─── EXCERPT TO READ ───

Tennessee had a great regular season for the second straight year — and a disappointing postseason exit to match. How should fans look back on this team?

NCAA Basketball: NCAA Tournament-South Regional-Purdue vs Tennessee Thomas J. Russo-USA TODAY Sports

With now several days to digest and reflect upon Tennessee’s Sweet Sixteen loss to Purdue, I began to wonder how this Tennessee basketball team will be remembered. But as is the case with anything in life, the answer to that will vary wildly. Maybe the more important question is, how should it be remembered?

From November until the very end, this group was one of the most fun teams not just in Tennessee basketball history, but that I have ever watched in sports. This Vols team was a group of underdogs which fought its way up from the bottom of the SEC to the No. 1 ranking in the country and one which was endlessly likable and endearing. Every time it stepped on the court, you could see how much chemistry the team had and how much the players all truly cherished playing with each other.

After an overtime loss to then-No. 2 Kansas on Thanksgiving weekend, Tennessee looked like a bona fide national championship contender for two months, reeling off a program-record 19 consecutive wins.

The Vols went on to beat No. 1 Gonzaga on a neutral court in one of the best college basketball games of the year. They went 6-1 versus rivals Kentucky, Vanderbilt and Florida. Their 31 wins tied the program record for a season. They were ranked No. 1 for four of the five weeks in program history.

───

__EXERCISE AIM__: Carry on the article about the Tennessee basketball season, starting after its last sentence. The rows come from a separate source unrelated to the article.

─── SOURCE DATA ───

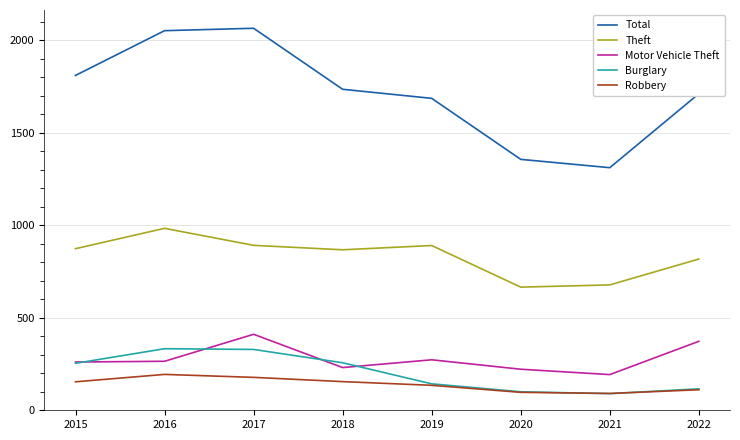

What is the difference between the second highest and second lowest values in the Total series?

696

───
─── SOURCE DATA ───

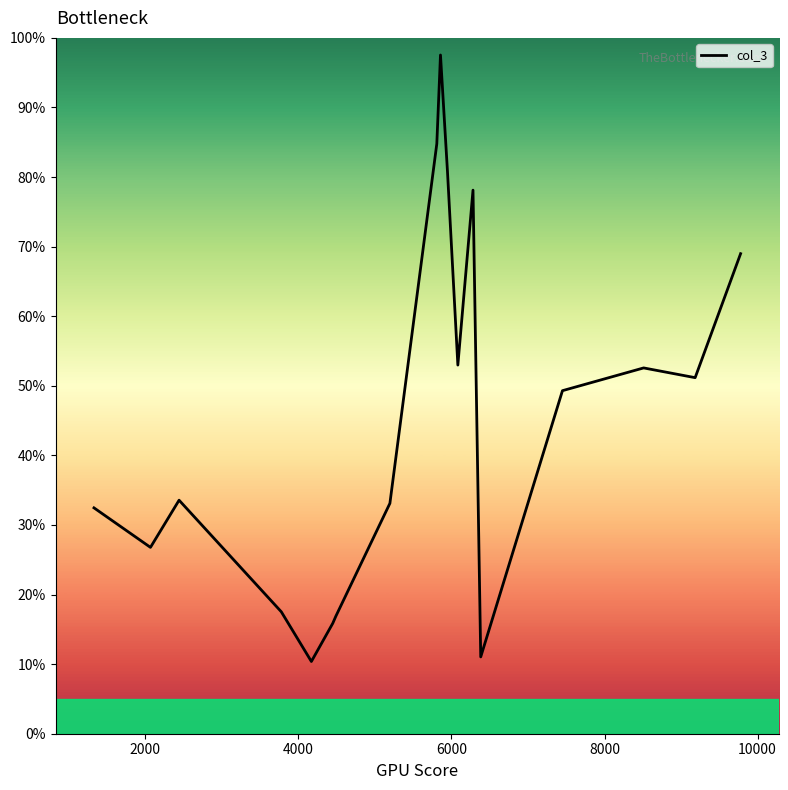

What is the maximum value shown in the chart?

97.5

───

__REPLY__:
Not to mention Rick Barnes winning the USBWA National Coach of the Year award, Grant Williams winning a second consecutive SEC Player of the Year award and being a First Team All-American and Admiral Schofield finishing his Tennessee career as a First Team All-SEC performer.

But with what can only be considered an untimely exit from the NCAA Tournament in the regional semifinal, does any of that matter? The dilemma lies in the truly remarkable nature of the team’s accomplishments contrasted against another disappointing ending.

This Tennessee basketball team offered a plethora of amazing moments. But how should those be weighed against a second straight heartbreaking defeat to end the season?

I ask because I’m honestly unsure. Again, this basketball season provided some moments fans will remember fondly for the rest of their lives. But now any of those moments will indelibly be followed by Williams’ go-ahead dunk, the ball probably going out off Carsen Edwards on Purdue’s final possession and then Lamonte Turner’s “foul”.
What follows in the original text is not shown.